:: Selected excerpt ::
⟨

Re: [PATCH] oidmap: map with OID as key

Jeff King <peff@xxxxxxxx> · Thu, 28 Sep 2017 16:05:57 -0400

On Thu, Sep 28, 2017 at 10:46:16AM -0700, Jonathan Tan wrote:

> > To me it seems like a much simpler API for a map would be to just allow
> > callers to store a 'void *' as the value.
> 
> I agree that the API would be simpler.
> 
> My main motivation with this design is indeed to save memory, and not
> inconvenience the user too much (in the case where you're storing things
> larger than one pointer, you just need to remember to put the special
> struct at the beginning of your struct), but if memory is not so
> important, I agree that we can switch to the "util" design.

When I saw that you were implementing "oidset" in terms of "oidmap", I
was all ready to be crabby about this extra memory. But then I saw that
the implementation tries hard not to waste any memory. :)

All of which is to say I gave this some thought when I was in the "ready
to be crabby" phase, and came to the conclusion that it probably isn't
that painful. An unused pointer is 8 bytes per entry. We're already
spending 20 for the oid itself (which is likely to grow to 32
eventually), plus 8 for the chained "next" pointer. Plus potentially 8
for a padded version of the hash, if we just use a straight hashmap that
duplicates the hash field.

So depending how you count it, we're wasting between 28% (sha1 and no
extra hash) and 16% (sha256 plus reusing hashmap). That's not great, but
it's probably not breaking the bank.

⟩

:: Data extract ::
⟨

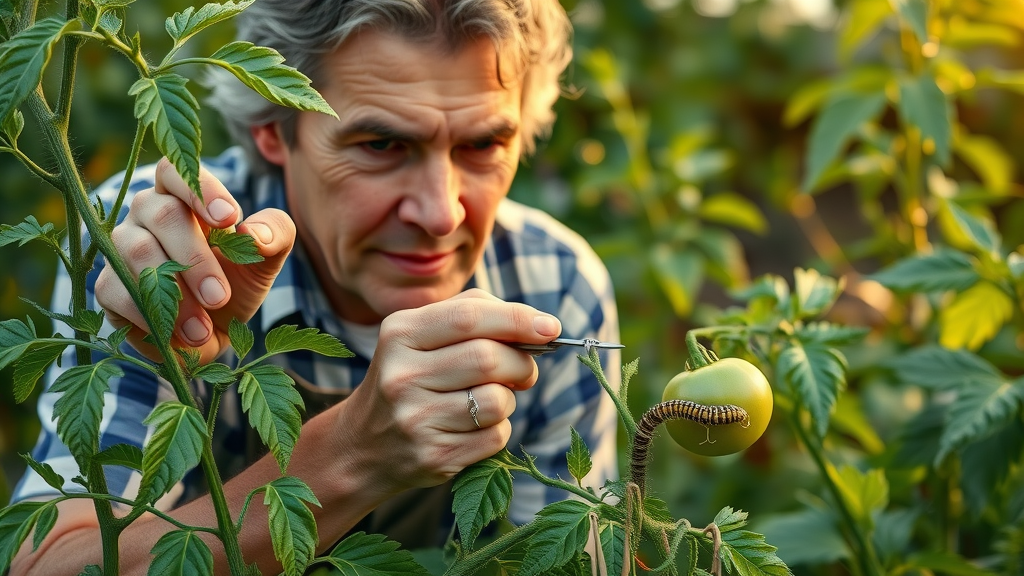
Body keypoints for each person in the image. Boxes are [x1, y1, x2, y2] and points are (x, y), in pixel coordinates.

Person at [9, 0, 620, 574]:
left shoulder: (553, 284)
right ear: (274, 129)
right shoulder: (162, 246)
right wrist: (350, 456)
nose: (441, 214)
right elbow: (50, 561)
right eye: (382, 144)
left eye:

⟩

:: Problem 1 ::
In the oidmap patch reply, how many bytes per entry does an unused pointer cost?
:: Problem 2 ::
Carry on the oidmap patch reply from where it stops.

:: Answer box 1 ::
8 bytes.

:: Answer box 2 ::
Another way of thinking about it. Large-ish (but not insane) repos have
on the order of 5-10 million objects. If we had an oidset that mentioned
every single object in the repository, that's 40-80MB wasted in the
worst case. For current uses of oidset, that's probably fine. It's
generally used only to collect ref tips (so probably two orders of
magnitude less).

If you're planning on using an oidset to mark every object in a
100-million-object monorepo, we'd probably care more. But I'd venture to
say that any scheme which involves generating that hash table on the fly
is doing it wrong. At at that scale we'd want to look at compact
mmap-able on-disk representations.

So I think we may be better off going with the solution here that's
simpler and requires introducing less code. If it does turn out to be a
memory problem in the future, this is a _really_ easy thing to optimize
after the fact, because we have these nice abstractions.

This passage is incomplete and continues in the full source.